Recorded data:
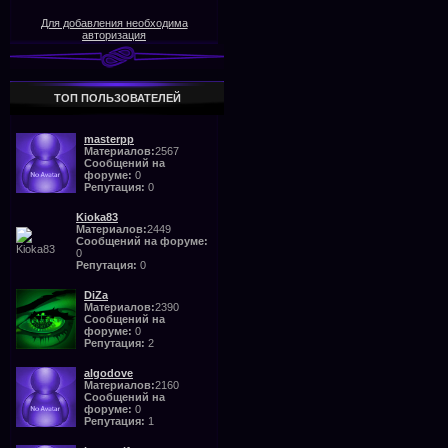
Для добавления необходима
авторизация
ТОП ПОЛЬЗОВАТЕЛЕЙ
masterpp
Материалов:
2567
Сообщений на
форуме:
0
Репутация:
0
Kioka83
Материалов:
2449
Сообщений на форуме:
0
Репутация:
0
DiZa
Материалов:
2390
Сообщений на
форуме:
0
Репутация:
2
algodove
Материалов:
2160
Сообщений на
форуме:
0
Репутация:
1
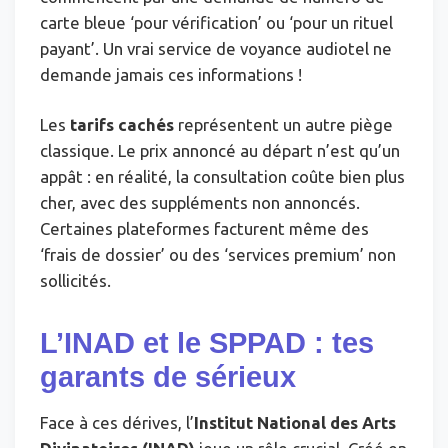
carte bleue ‘pour vérification’ ou ‘pour un rituel
payant’. Un vrai service de voyance audiotel ne
demande jamais ces informations !
Les
tarifs cachés
représentent un autre piège
classique. Le prix annoncé au départ n’est qu’un
appât : en réalité, la consultation coûte bien plus
cher, avec des suppléments non annoncés.
Certaines plateformes facturent même des
‘frais de dossier’ ou des ‘services premium’ non
sollicités.
L’INAD et le SPPAD : tes
garants de sérieux
Face à ces dérives, l’
Institut National des Arts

- What you have to do -
Copy out the text read from all the items, substituting "Публикаций:" for each "Материалов:" and keeping everything else the same. Leave the pictures out of your answer.

- Task solution -
Для добавления необходима
авторизация
ТОП ПОЛЬЗОВАТЕЛЕЙ
masterpp
Публикаций:
2567
Сообщений на
форуме:
0
Репутация:
0
Kioka83
Публикаций:
2449
Сообщений на форуме:
0
Репутация:
0
DiZa
Публикаций:
2390
Сообщений на
форуме:
0
Репутация:
2
algodove
Публикаций:
2160
Сообщений на
форуме:
0
Репутация:
1
carte bleue ‘pour vérification’ ou ‘pour un rituel
payant’. Un vrai service de voyance audiotel ne
demande jamais ces informations !
Les
tarifs cachés
représentent un autre piège
classique. Le prix annoncé au départ n’est qu’un
appât : en réalité, la consultation coûte bien plus
cher, avec des suppléments non annoncés.
Certaines plateformes facturent même des
‘frais de dossier’ ou des ‘services premium’ non
sollicités.
L’INAD et le SPPAD : tes
garants de sérieux
Face à ces dérives, l’
Institut National des Arts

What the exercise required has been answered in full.